We are fascinated by how the cerebral cortex of the brain came to be. The cerebral cortex is the outer layer of the mammalian brain that controls some of its most complex functions, including sensory perception, thought, language and consciousness. Our lab is interested in how the cerebral cortex assembles during brain development, including the altered steps of development that underlie neurodevelopmental disorders that involve the cerebral cortex, such as autism and schizophrenia.
Our work is also informed by research into how the uniquely mammalian cerebral cortex arose in evolution. Evolutionary developmental biology (“evo-devo”) is a field of research that investigates the developmental processes of different species to understand both how biological systems evolved, as well as to gain a better understanding of development and disease. How do we investigate evolution? We have rare access to a breeding colony of an Australian marsupial (the fat-tailed dunnart) that allows us to solve mysteries about how the earliest mammalian brains might have looked as well as the extraordinary plasticity among different mammalian cerebral cortices. Insight into the variability of this brain structure in nature can help us to understand its plasticity among humans in both health and disease. One of our major areas in interest is how the different timing of developmental processes (“heterochrony”) can lead to remarkably different outcomes in the brain.

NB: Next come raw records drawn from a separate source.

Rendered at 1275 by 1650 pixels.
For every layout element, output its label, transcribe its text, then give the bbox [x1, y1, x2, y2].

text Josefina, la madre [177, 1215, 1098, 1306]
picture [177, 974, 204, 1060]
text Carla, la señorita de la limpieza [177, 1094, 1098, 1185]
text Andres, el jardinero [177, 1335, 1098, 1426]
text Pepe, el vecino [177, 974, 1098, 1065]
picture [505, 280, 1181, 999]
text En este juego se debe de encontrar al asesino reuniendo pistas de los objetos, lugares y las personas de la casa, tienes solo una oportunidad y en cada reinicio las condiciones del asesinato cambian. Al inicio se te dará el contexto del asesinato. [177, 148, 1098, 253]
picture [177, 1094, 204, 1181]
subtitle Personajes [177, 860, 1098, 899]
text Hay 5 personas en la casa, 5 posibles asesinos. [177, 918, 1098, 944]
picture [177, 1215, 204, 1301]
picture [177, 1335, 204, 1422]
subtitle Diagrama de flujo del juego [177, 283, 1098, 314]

Watch a talk by Laura Fenlon to learn more about some of the lab’s work:
Our projects have been funded by the School of Biomedical Sciences, the Australian Research Council the National Health and Medical Research Council, UQ’s Genome Innovation Hub, and the Brain Behavior Research Foundation.

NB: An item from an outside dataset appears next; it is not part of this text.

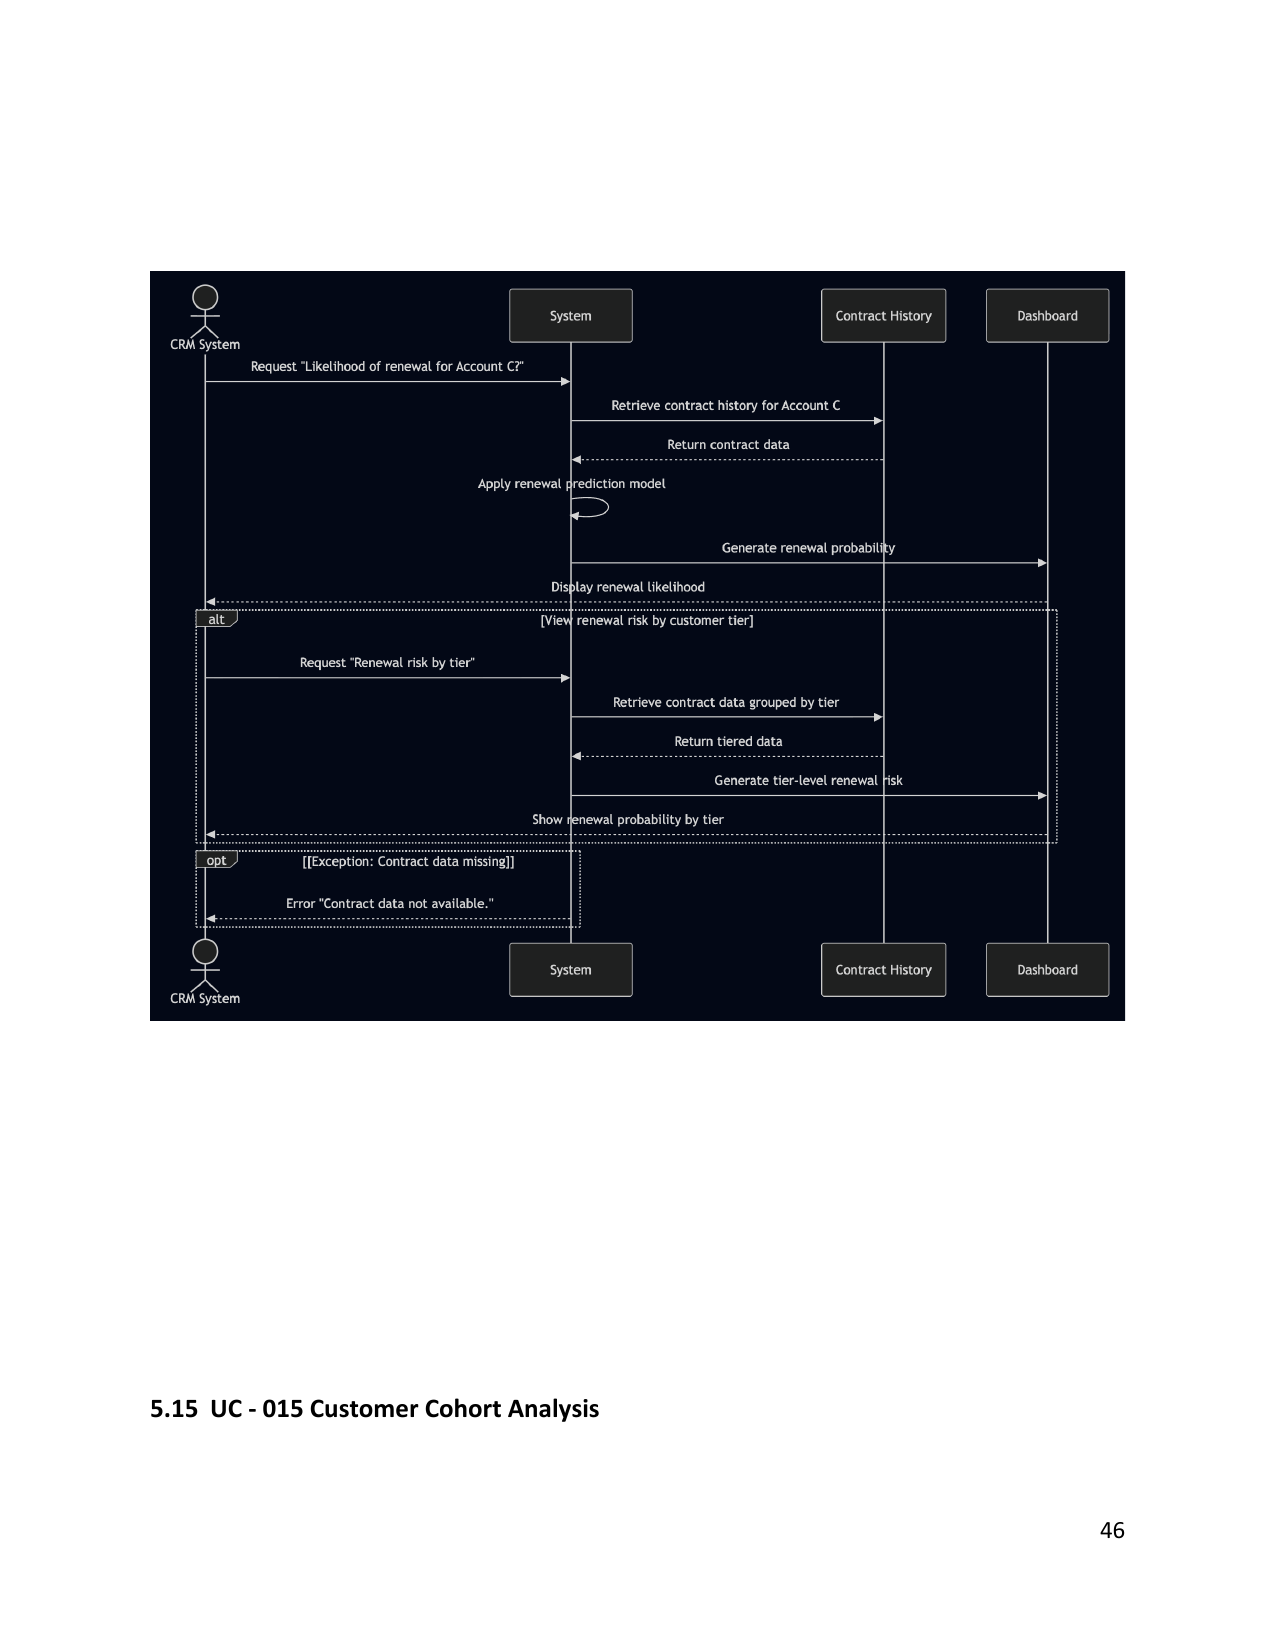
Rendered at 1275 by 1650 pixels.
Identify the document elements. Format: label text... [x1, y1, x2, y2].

subtitle UC - 015 Customer Cohort Analysis [150, 1391, 1125, 1424]
picture [150, 271, 1125, 1021]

Are you looking for a lab in which to undertake groundbreaking research in brain development or evolution? We welcome diverse and creative students who are excited to solve the mysteries of the brain! Contact l.fenlon@uq.edu.au for more information on availabilities and current projects, including:
- Comparative single-cell RNAseq between developing brains of marsupials and eutherian mammals
- Elucidating the plasticity of brain connections following injury or malformation in development and adulthood
- Probing the effects of premature birth and oxygen on the developing brain, including neurodevelopmental disorders such as autism and schizophrenia
- Understanding how the early birth of marsupials affects their brain development, and how we can learn from them to help premature babies
- Deciphering the developmental mechanism of brain evolution (Evo-Devo) among the major mammalian lineages
Some of the techniques that we use in the lab:
- Brain histology, staining and confocal microscopy
- Analysis of cell morphology and comparative brain anatomy
- In utero electroporation and in pouch electroporation of mice and marsupuals to transfect and label brain cells
- Developmental and adult brain surgeries
- Single cell RNAseq transcriptomics and bioinformatic analyses
- Molecular biology, including cloning, PCR, bacterial work etc
- Two-photon imaging of calcium activity in live brains
Our lab culture includes:
- Trained UQ Ally representatives, supporting the diversity of sexuality, sex and gender at UQ
- A multicultural environment, welcoming a diversity of backgrounds and life experiences
- A highly collaborative and supportive team, including regular group and individual meetings
Preprint of exciting new article that we contributed to now on Bioarchives – learn how fat-tailed dunnarts can be used as a model of embryonic brain activity.
We welcomed high school intern Rachel into the lab in December 2022 for some hands on experience in the day to day of neuroscience research.
The lab secures competitive international funding from the Brain, Behavior Research Foundation for a two year project focused on premature birth.
Laura Fenlon wins the Faculty of Medicine Rising Star of 2022 award!
The Australasian Neuroscience Society annual meeting 2022 in Melbourne sparks fantastic discussion around talks and posters of lab members.
Milazzo, Sicily provides a spectacular backdrop for us to talk about our research at the Cortical Development Conference 2022
We’ve published a new review focused on how timing can affect cortical development and evolution. This is a great place to start if you’re interested in learning more about the forces that drive cortical diversity.
Our new article compares the transcriptome of developing mice and marsupial dunnart cortex, uncovering different patterns of temporal progression.